The Application is complicated by the fact it was pursued alongside a formal complaint under Article 77, which was the Complaint dated 8 January 2026. Strictly speaking, the Applicant has not included the Complaint in the Application, because he has not identified it by date or reference number and neither his grounds for the application nor the outcome sought make reference to the Complaint, other than stating that there was “a formal escalation concerning non-compliance” on 8 January 2026. In my view, this is not sufficient to bring the Complaint within the Application.
Even if I am wrong on this, the Applicant accepts in his response to the strike-out application that the IC has provided a regulatory outcome to the Complaint. I consider that the response dated 2 March 2026 was in fact an outcome to the Complaint, because provided an answer to all outstanding issues and demonstrated that the IC had given consideration to whether there were other appropriate steps which could be taken to progress the Applicant’s Complaint. This is sufficient in my view to demonstrate that the IC has complied with the requirements of section 165(4). The fact that the Applicant does not agree with the outcome does not render it wrong in law.
It appears to me therefore that there are no further appropriate steps which the IC ought reasonably to take to progress the Complaint and so an order under section 166(2) DPA 2018 would have no practical effect. Section 166 is limited to narrow procedural issues and there is no further procedural failing in respect of which the Tribunal can make a decision. In making this decision I have given significant weight to the view of the IC as the expert regulator that there are no further appropriate steps he should have taken.

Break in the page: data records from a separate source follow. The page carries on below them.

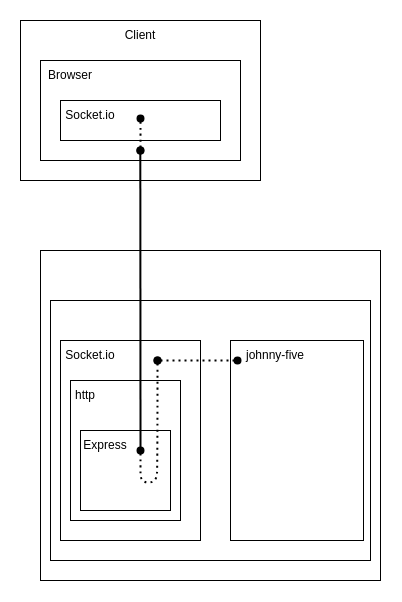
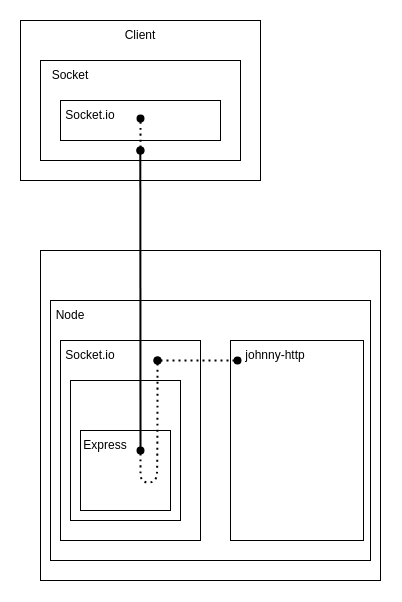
  <mxCell id="0" />
  <mxCell id="1" parent="0" />
  <mxCell id="2" value="" style="rounded=1;whiteSpace=wrap;html=1;arcSize=0;" vertex="1" parent="1"><mxGeometry x="20" y="20" width="240" height="160" as="geometry" /></mxCell>
  <mxCell id="3" value="" style="rounded=1;whiteSpace=wrap;html=1;arcSize=0;" vertex="1" parent="1"><mxGeometry x="40" y="60" width="200" height="100" as="geometry" /></mxCell>
  <mxCell id="4" style="edgeStyle=orthogonalEdgeStyle;rounded=0;orthogonalLoop=1;jettySize=auto;html=1;exitX=0.5;exitY=1;exitDx=0;exitDy=0;arcSize=5;" edge="1" parent="1" source="2" target="2"><mxGeometry relative="1" as="geometry" /></mxCell>
  <mxCell id="5" value="Client" style="text;html=1;strokeColor=none;fillColor=none;align=center;verticalAlign=middle;whiteSpace=wrap;rounded=0;" vertex="1" parent="1"><mxGeometry x="110" y="20" width="60" height="30" as="geometry" /></mxCell>
- <mxCell id="6" value="Browser" style="text;html=1;strokeColor=none;fillColor=none;align=center;verticalAlign=middle;whiteSpace=wrap;rounded=0;" vertex="1" parent="1"><mxGeometry x="40" y="60" width="60" height="30" as="geometry" /></mxCell>
+ <mxCell id="6" value="Socket" style="text;html=1;strokeColor=none;fillColor=none;align=center;verticalAlign=middle;whiteSpace=wrap;rounded=0;" vertex="1" parent="1"><mxGeometry x="40" y="60" width="60" height="30" as="geometry" /></mxCell>
  <mxCell id="7" value="" style="rounded=1;whiteSpace=wrap;html=1;arcSize=0;" vertex="1" parent="1"><mxGeometry x="40" y="250" width="340" height="330" as="geometry" /></mxCell>
  <mxCell id="8" value="" style="rounded=1;whiteSpace=wrap;html=1;arcSize=0;" vertex="1" parent="1"><mxGeometry x="50" y="300" width="320" height="260" as="geometry" /></mxCell>
  <mxCell id="9" style="edgeStyle=orthogonalEdgeStyle;rounded=0;orthogonalLoop=1;jettySize=auto;html=1;exitX=0.5;exitY=1;exitDx=0;exitDy=0;arcSize=5;" edge="1" parent="1" source="7" target="7"><mxGeometry relative="1" as="geometry" /></mxCell>
+ <mxCell id="10" value="Node" style="text;html=1;strokeColor=none;fillColor=none;align=center;verticalAlign=middle;whiteSpace=wrap;rounded=0;" vertex="1" parent="1"><mxGeometry x="50" y="300" width="40" height="30" as="geometry" /></mxCell>
  <mxCell id="11" value="" style="group" vertex="1" connectable="0" parent="1"><mxGeometry x="60" y="100" width="160" height="40" as="geometry" /></mxCell>
  <mxCell id="12" value="" style="rounded=1;whiteSpace=wrap;html=1;arcSize=0;" vertex="1" parent="11"><mxGeometry width="160" height="40" as="geometry" /></mxCell>
  <mxCell id="13" value="Socket.io" style="text;html=1;strokeColor=none;fillColor=none;align=center;verticalAlign=middle;whiteSpace=wrap;rounded=0;" vertex="1" parent="11"><mxGeometry width="60" height="30" as="geometry" /></mxCell>
  <mxCell id="14" value="" style="rounded=1;whiteSpace=wrap;html=1;arcSize=0;" vertex="1" parent="1"><mxGeometry x="60" y="340" width="140" height="200" as="geometry" /></mxCell>
  <mxCell id="15" value="Socket.io" style="text;html=1;strokeColor=none;fillColor=none;align=center;verticalAlign=middle;whiteSpace=wrap;rounded=0;" vertex="1" parent="1"><mxGeometry x="60" y="340" width="60" height="30" as="geometry" /></mxCell>
  <mxCell id="16" value="" style="rounded=0;whiteSpace=wrap;html=1;" vertex="1" parent="1"><mxGeometry x="70" y="380" width="110" height="140" as="geometry" /></mxCell>
  <mxCell id="17" value="" style="rounded=0;whiteSpace=wrap;html=1;" vertex="1" parent="1"><mxGeometry x="80" y="430" width="90" height="80" as="geometry" /></mxCell>
  <mxCell id="18" value="Express" style="text;html=1;strokeColor=none;fillColor=none;align=center;verticalAlign=middle;whiteSpace=wrap;rounded=0;" vertex="1" parent="1"><mxGeometry x="80" y="430" width="50" height="30" as="geometry" /></mxCell>
- <mxCell id="19" value="http" style="text;html=1;strokeColor=none;fillColor=none;align=center;verticalAlign=middle;whiteSpace=wrap;rounded=0;" vertex="1" parent="1"><mxGeometry x="70" y="380" width="30" height="30" as="geometry" /></mxCell>
  <mxCell id="20" value="" style="endArrow=none;dashed=1;html=1;dashPattern=1 2;strokeWidth=2;curved=1;startArrow=oval;startFill=1;" edge="1" parent="1"><mxGeometry width="50" height="50" relative="1" as="geometry"><mxPoint x="157" y="360" as="sourcePoint" /><mxPoint x="140" y="450" as="targetPoint" /><Array as="points"><mxPoint x="157" y="464" /><mxPoint x="156" y="482" /><mxPoint x="140" y="482" /><mxPoint x="140" y="464" /></Array></mxGeometry></mxCell>
  <mxCell id="21" value="" style="endArrow=oval;startArrow=oval;html=1;rounded=0;startFill=1;endFill=1;strokeWidth=2;" edge="1" parent="1"><mxGeometry width="50" height="50" relative="1" as="geometry"><mxPoint x="140" y="450" as="sourcePoint" /><mxPoint x="139.83" y="150" as="targetPoint" /><Array as="points"><mxPoint x="139.83" y="150" /></Array></mxGeometry></mxCell>
  <mxCell id="22" value="" style="endArrow=oval;dashed=1;html=1;dashPattern=1 2;strokeWidth=2;curved=1;startArrow=oval;startFill=1;endFill=1;" edge="1" parent="1"><mxGeometry width="50" height="50" relative="1" as="geometry"><mxPoint x="140" y="150" as="sourcePoint" /><mxPoint x="140" y="118" as="targetPoint" /></mxGeometry></mxCell>
  <mxCell id="23" style="edgeStyle=none;orthogonalLoop=1;jettySize=auto;html=1;exitX=0;exitY=0.5;exitDx=0;exitDy=0;dashed=1;dashPattern=1 2;startArrow=oval;startFill=1;endArrow=oval;endFill=1;" edge="1" parent="1" source="17" target="17"><mxGeometry relative="1" as="geometry" /></mxCell>
  <mxCell id="24" value="" style="rounded=1;whiteSpace=wrap;html=1;arcSize=0;" vertex="1" parent="1"><mxGeometry x="230" y="340" width="133" height="200" as="geometry" /></mxCell>
  <mxCell id="25" value="" style="endArrow=oval;startArrow=oval;html=1;dashed=1;dashPattern=1 2;startFill=1;endFill=1;strokeWidth=2;" edge="1" parent="1"><mxGeometry width="50" height="50" relative="1" as="geometry"><mxPoint x="157" y="360" as="sourcePoint" /><mxPoint x="237" y="360" as="targetPoint" /></mxGeometry></mxCell>
- <mxCell id="26" value="johnny-five" style="text;html=1;strokeColor=none;fillColor=none;align=center;verticalAlign=middle;whiteSpace=wrap;rounded=0;" vertex="1" parent="1"><mxGeometry x="220" y="340" width="110" height="30" as="geometry" /></mxCell>
+ <mxCell id="26" value="johnny-http" style="text;html=1;strokeColor=none;fillColor=none;align=center;verticalAlign=middle;whiteSpace=wrap;rounded=0;" vertex="1" parent="1"><mxGeometry x="220" y="340" width="110" height="30" as="geometry" /></mxCell>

The Applicant states in his response to the strike-out application that The Tribunal is required to determine whether the IC complied with its statutory obligations at the time those obligations arose. He argues that the existence of a subsequent outcome does not remove that requirement, nor does it extinguish the need for determination of the admitted breach. The Tribunal does not have the power under section 166 to determine whether or not there has been a breach of the UK GDPR; section 166 is a narrow procedural provision which can only be used to seek an order to progress the IC’s handling of a complaint. Accordingly, I find that the Tribunal does not have the power to grant the outcomes sought.
I conclude that the Tribunal has no jurisdiction to consider the Application as drafted because compliance with a DSAR is not a complaint in respect of which the procedural remedy set out in section 166(2) is available. The Tribunal must, under Rule 8(2)(a), strike out the whole or a part of the proceedings if the Tribunal does not have jurisdiction in relation to the proceedings or that part of them
Further, or in the alternative, because I consider that there was an outcome determining the Complaint and that there were no further appropriate steps which should be taken, I find the Complaint has already been determined and therefore the Tribunal has no jurisdiction over it. I am also satisfied that there is no reasonable prospect of the case, or any part of it, succeeding because the outcome sought by the Applicant is not something which is within the Tribunal’s power to grant.
The proceedings are therefore struck out under Rule 8(2)(a) because the Tribunal does not have jurisdiction to deal with them and under Rule 8(3)(c) because there is no reasonable prospect of them succeeding.